— AIM OF THE EXERCISE —
A verbatim copy of every record is required, and no pictures should be included.

(Data items)
● ● ● ● ● ● ●
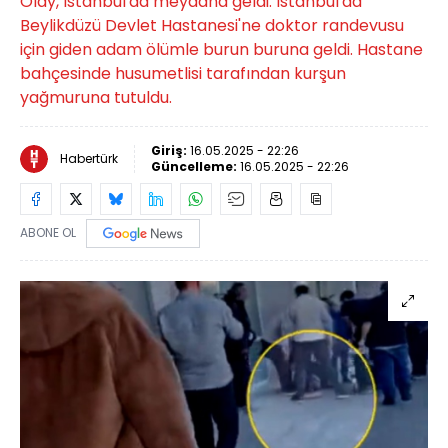
Olay, İstanbul'da meydana geldi. İstanbul'da
Beylikdüzü Devlet Hastanesi'ne doktor randevusu
için giden adam ölümle burun buruna geldi. Hastane
bahçesinde husumetlisi tarafından kurşun
yağmuruna tutuldu.
Giriş:
16.05.2025 - 22:26
Habertürk
Güncelleme:
16.05.2025 - 22:26
ABONE OL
● ● ● ● ● ● ●
— RESULT OF THE TASK —
Olay, İstanbul'da meydana geldi. İstanbul'da
Beylikdüzü Devlet Hastanesi'ne doktor randevusu
için giden adam ölümle burun buruna geldi. Hastane
bahçesinde husumetlisi tarafından kurşun
yağmuruna tutuldu.
Giriş:
16.05.2025 - 22:26
Habertürk
Güncelleme:
16.05.2025 - 22:26
ABONE OL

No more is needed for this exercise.